The Five-Year Engagement starts where romcoms would typically end as Tom (Segel) pops the question to his soon-to-be-wife, Violet (Emily Blunt). Only their wedding doesn’t follow to plan as life repeatedly finds a way of coming between them and their nuptials. On the verge of receiving his dream job as head chef in a fancy uptown restaurant, Tom agrees to put his life, his career and his marriage on hold as Violet is offered a two-year psychology research position in dreary Michigan. As Violet flourishes under her professor’s guidance (Rhys Ifans), Tom can only manage to find work in a grimy deli and as his hopes of returning to San Francisco dwindle, he becomes increasingly disheartened by Michigan life. Their relationship begins to drift as Tom becomes an emasculated house-bound hermit, much to the detriment of his sanity and facial hair. They eventually become tormented by friends’ and siblings’ weddings and grandparents’ funerals which constantly put their future together into question and further instill the seeds of doubt as to the longevity of their relationship.
Though it may not be brimming with originality, The Five-Year Engagement is a polished effort with some real laugh-out-loud moments. The ups and downs that befall the couple grow increasingly outrageous but always feel realistic and consistent with the world of the film. Segel and Blunt work very well together, bouncing gags off each other and delivering lines with impeccable timing. For all of Segel’s charm and loveable demeanour, though, his character does at times feel like an extension of his previous roles, prompting a sense of déjà vu. Blunt’s comedic turn is superb; she commands the screen and draws out just the right amount of sympathy. The ability to empathise equally with both characters, as well as the relatability of the couples’ relationship tensions is testament to Segel’s writing skills.

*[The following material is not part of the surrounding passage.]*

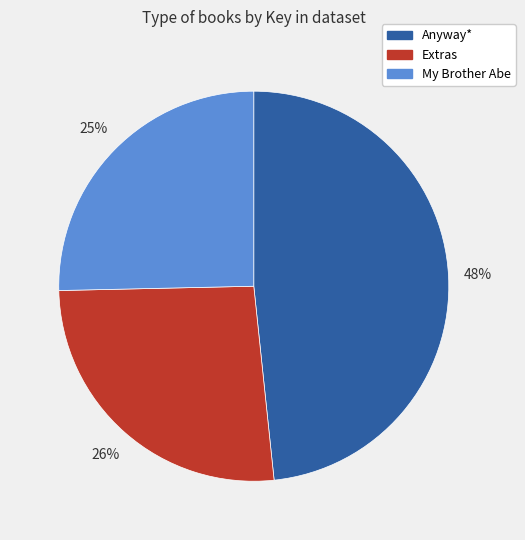

Is there a majority slice in this chart?

No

The supporting cast are well worth a mention too, as Rhys Ifans in particular is brilliant as the villainous mentor. Community’s Alison Brie uses her candid sweetness (and an ever dodgy British accent, bu’ wha’ can yew dew?) to fine effect playing Suzie, Violet’s kind-hearted spotlight stealing sister who somehow ends up with Tom’s obnoxious best friend, Alex (Chris Pratt). Brie is eventually gifted the loudest laughs in a scene where she and Blunt practice their Cookie Monster and Elmo voices.
The Five-Year Engagement is a clear cut above the rest of its romcom cohorts and easily finds a place with the better comedies of the year. Tom’s mental breakdown provides plenty of laughs but begins to drag as the film loses steam - the excessive two-hour running time quickly debilitates. The gag rate remains high throughout but the similarities that it forces from previous Segel/Stoller collaborations remind us only that this latest offering doesn’t quite hit the same high notes.